Page text below:
Speaker Bios

Byllye Y. Avery, women's health activist

John Prendergast, global human rights activist


Byllye Y. Avery

Byllye AveryByllye Y. Avery, founder of The Avery Institute for Social Change and the Black Women's Health Imperative, has been a health care activist for over 25 years focusing on women's needs. She is also a member of the LLuminari and Be Well health expert network.

Prior to her entry into the health care arena, Avery taught special education to emotionally disturbed students and consulted on learning disabilities in public schools and universities throughout the southeastern United States. Avery also co-founded both the Gainesville Women's Health Center and Birthplace, an alternative birthing center, in Gainesville, Fla.

The Black Women's Health Imperative has served as a non-profit organization committed to defining, promoting and maintaining the physical, mental and emotional well-being of black women. The Avery Institute for Social Change has focused its work on health care reform.
End of Page text.
Listed entries below:
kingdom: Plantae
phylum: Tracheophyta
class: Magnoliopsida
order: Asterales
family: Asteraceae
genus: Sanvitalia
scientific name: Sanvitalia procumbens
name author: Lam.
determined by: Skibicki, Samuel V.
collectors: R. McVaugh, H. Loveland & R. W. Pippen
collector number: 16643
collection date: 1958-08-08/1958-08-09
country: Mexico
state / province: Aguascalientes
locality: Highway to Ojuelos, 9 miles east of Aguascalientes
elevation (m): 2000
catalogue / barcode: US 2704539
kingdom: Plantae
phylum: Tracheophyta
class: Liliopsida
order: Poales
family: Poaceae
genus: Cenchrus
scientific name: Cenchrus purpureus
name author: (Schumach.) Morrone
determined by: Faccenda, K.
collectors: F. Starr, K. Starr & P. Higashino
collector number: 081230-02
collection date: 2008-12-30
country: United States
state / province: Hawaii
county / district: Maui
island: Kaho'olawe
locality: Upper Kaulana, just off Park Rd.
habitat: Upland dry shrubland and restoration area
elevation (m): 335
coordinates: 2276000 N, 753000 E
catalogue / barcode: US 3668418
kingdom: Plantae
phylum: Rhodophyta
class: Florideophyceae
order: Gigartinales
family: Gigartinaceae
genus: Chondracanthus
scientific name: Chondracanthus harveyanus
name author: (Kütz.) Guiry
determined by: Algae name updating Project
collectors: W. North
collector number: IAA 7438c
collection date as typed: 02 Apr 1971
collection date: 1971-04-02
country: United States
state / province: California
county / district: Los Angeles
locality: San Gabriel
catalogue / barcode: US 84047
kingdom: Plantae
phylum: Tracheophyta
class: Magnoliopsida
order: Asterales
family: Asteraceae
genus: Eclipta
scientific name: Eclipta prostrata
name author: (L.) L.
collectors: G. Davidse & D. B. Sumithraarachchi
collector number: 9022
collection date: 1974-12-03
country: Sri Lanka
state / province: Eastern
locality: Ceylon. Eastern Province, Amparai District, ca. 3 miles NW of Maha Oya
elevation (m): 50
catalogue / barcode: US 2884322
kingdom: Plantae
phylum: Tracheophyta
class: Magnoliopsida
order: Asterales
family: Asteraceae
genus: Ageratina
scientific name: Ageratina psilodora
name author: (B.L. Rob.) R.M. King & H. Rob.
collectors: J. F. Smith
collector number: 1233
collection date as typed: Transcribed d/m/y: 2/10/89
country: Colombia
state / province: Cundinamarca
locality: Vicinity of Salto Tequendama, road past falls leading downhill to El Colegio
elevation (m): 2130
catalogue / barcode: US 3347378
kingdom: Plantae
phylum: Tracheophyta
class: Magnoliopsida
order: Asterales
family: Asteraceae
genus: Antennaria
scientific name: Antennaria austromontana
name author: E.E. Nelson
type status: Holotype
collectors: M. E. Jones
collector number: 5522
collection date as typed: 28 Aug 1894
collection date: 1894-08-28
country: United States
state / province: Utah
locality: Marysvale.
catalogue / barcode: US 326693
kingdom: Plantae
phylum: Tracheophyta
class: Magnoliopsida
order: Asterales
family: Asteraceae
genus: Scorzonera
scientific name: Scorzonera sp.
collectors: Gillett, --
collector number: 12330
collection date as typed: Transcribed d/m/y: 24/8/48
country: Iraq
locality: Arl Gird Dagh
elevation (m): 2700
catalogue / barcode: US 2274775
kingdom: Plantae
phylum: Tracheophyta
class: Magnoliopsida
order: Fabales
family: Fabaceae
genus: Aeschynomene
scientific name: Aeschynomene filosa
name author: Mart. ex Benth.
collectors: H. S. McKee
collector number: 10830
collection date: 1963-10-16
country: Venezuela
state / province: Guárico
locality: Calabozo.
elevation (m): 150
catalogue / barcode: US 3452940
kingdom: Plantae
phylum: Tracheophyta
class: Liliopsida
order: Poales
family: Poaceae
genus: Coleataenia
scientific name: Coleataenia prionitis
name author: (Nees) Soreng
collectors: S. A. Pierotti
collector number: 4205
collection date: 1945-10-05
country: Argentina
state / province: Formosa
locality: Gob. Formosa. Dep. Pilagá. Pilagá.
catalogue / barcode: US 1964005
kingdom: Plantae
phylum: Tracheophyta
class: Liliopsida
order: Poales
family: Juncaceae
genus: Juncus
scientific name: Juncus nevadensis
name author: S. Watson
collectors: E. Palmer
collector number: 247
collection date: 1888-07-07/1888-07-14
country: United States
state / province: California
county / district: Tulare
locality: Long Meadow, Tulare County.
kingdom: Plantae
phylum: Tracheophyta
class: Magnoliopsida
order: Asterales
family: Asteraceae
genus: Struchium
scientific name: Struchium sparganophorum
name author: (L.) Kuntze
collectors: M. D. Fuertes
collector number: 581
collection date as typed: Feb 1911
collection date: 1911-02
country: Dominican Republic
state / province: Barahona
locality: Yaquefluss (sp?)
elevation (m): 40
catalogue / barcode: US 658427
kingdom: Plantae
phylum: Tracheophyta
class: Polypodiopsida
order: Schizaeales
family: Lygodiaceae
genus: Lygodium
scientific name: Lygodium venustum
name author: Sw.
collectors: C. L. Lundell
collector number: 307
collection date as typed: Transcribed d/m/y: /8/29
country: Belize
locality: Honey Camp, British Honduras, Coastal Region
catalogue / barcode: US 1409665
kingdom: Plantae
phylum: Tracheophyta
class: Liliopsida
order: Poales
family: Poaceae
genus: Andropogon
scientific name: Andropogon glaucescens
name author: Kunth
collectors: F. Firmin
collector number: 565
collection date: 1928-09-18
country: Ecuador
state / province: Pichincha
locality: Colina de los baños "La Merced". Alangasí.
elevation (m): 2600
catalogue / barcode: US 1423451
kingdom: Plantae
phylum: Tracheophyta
End of Listed entries.
Task instructions
1 - Print the passage of the speaker bios starting with "Byllye AveryByllye Y." and going on through "in Gainesville, Fla.".
2 - Render this sentence from the speaker bios in Spanish: "The Avery Institute for Social Change has focused its work on health care reform."

Answer list
1 -
Byllye AveryByllye Y. Avery, founder of The Avery Institute for Social Change and the Black Women's Health Imperative, has been a health care activist for over 25 years focusing on women's needs. She is also a member of the LLuminari and Be Well health expert network.

Prior to her entry into the health care arena, Avery taught special education to emotionally disturbed students and consulted on learning disabilities in public schools and universities throughout the southeastern United States. Avery also co-founded both the Gainesville Women's Health Center and Birthplace, an alternative birthing center, in Gainesville, Fla.

2 - El Avery Institute for Social Change ha centrado su trabajo en la reforma de la atención médica.